If you look at the link you show above, clicking on orthologs, it says there aren't any human orthologs for that miRNA! The only orthologs are for three other mice species. This is what Mike Smith pointed out. And if you look at the link for MIR155HG, the orthologs link isn't available, which I imagine means there are none.

This is a pretty strong indication (to me, anyway) that Ensembl doesn't think MIR155HG and Mir155hg are orthologs. NCBI has other views on that subject, however.

0
Entering edit mode

Wow, interesting! You are right, it looks like Ensembl and NCBI don't agree on this. I will side with NCBI in this case. Do you have a recommendation on how to find orthologs in an all-inclusive manner? I thought Ensembl was the most comprehensive one, but I may be wrong based on this experience.

0
Entering edit mode

There's no such thing. NCBI probably has a pretty good rationale for why they think MIR155HG and Mir155hg are orthologs, and I would bet EBI/EMBL has a good rationale for why they think they aren't. And I would also bet that their rationales hinge on pretty subtle, sophisticated points where reasonable people could see both sides and in the end you just have to make a decision as to what you, as a group, are going to do.

This scenario most assuredly propagates through to hundreds if not thousands of genes, where the two groups have landed on different sides of the argument, giving rise to many many differences in what NCBI and EBI/EMBL think are and are not orthologs.
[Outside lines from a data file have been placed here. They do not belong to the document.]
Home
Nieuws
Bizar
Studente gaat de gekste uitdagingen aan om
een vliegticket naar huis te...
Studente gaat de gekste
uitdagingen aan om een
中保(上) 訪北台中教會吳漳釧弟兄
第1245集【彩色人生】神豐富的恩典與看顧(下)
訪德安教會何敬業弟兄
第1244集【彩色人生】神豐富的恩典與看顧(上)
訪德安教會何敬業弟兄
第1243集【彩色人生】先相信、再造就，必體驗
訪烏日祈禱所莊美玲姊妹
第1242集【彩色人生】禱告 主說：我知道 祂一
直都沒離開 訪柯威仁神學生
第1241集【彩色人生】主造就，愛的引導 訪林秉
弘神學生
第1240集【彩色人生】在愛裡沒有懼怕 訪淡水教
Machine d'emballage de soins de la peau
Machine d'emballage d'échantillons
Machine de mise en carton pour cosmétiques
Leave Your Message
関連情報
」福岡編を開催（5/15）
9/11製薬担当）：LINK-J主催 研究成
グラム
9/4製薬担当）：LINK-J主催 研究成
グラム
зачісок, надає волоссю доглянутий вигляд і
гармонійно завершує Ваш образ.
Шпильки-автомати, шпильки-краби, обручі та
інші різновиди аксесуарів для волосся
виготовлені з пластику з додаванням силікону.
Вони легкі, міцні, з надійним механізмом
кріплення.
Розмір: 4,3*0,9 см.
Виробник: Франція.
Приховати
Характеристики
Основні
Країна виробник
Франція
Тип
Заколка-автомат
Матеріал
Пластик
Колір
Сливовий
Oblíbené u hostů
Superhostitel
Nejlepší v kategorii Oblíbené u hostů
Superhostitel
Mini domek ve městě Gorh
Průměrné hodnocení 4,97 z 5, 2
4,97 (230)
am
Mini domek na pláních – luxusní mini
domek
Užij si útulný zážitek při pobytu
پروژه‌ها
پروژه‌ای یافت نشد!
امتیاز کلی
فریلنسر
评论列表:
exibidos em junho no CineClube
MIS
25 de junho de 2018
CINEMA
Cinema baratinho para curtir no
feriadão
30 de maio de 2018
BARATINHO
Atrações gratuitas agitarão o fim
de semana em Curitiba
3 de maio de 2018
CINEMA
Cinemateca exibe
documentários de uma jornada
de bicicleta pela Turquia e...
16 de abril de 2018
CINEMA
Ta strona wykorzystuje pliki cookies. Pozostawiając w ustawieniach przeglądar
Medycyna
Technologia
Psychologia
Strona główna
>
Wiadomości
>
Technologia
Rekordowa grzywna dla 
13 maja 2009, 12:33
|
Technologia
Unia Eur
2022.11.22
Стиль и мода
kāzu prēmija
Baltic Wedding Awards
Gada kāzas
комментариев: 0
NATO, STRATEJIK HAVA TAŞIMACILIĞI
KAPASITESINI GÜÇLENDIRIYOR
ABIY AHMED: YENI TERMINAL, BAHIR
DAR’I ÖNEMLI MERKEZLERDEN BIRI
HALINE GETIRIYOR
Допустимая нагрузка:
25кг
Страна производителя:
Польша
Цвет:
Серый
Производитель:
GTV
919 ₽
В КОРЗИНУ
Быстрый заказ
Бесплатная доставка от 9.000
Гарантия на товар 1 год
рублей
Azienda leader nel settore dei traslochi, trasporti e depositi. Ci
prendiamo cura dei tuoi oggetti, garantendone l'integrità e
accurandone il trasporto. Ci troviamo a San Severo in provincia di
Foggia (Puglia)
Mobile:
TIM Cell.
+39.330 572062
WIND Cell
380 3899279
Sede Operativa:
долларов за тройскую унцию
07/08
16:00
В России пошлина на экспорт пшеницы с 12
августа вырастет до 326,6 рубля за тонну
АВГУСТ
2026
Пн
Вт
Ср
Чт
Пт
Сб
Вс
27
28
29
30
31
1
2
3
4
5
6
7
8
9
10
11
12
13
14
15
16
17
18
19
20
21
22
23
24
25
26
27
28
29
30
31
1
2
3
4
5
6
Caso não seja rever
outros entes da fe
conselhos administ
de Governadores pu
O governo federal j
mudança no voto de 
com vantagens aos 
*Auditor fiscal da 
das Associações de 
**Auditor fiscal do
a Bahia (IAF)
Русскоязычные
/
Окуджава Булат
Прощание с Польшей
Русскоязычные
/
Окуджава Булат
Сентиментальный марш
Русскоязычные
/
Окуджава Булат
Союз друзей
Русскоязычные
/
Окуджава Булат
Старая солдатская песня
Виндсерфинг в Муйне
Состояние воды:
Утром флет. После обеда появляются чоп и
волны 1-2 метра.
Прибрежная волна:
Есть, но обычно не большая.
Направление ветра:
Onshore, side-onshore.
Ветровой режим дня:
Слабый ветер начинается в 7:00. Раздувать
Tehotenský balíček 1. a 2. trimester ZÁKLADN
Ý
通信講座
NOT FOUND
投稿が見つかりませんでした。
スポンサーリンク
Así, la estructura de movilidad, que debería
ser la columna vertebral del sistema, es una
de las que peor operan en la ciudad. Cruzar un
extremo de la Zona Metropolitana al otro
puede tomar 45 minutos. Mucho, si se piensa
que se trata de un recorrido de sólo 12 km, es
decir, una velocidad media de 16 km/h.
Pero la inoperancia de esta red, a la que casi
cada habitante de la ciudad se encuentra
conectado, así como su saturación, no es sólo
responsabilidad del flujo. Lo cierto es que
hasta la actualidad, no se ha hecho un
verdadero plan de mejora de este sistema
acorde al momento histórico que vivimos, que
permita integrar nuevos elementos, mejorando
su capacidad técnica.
The fact that the two groups don't agree on everything doesn't mean one is right and the other is wrong! They just disagree, based on the given evidence and whatever rules they have instituted to help make decisions when the answer isn't obvious.

Because of that, there isn't a way to find orthologs in an all-inclusive manner. If a gene is 80% homologous in two species, are they orthologs? What about 75%? If one group says > 80% means yes, and the other says > 75% means yes, then you have disagreements, but it's because they are using different cutoffs, and nobody can say for sure which one is right.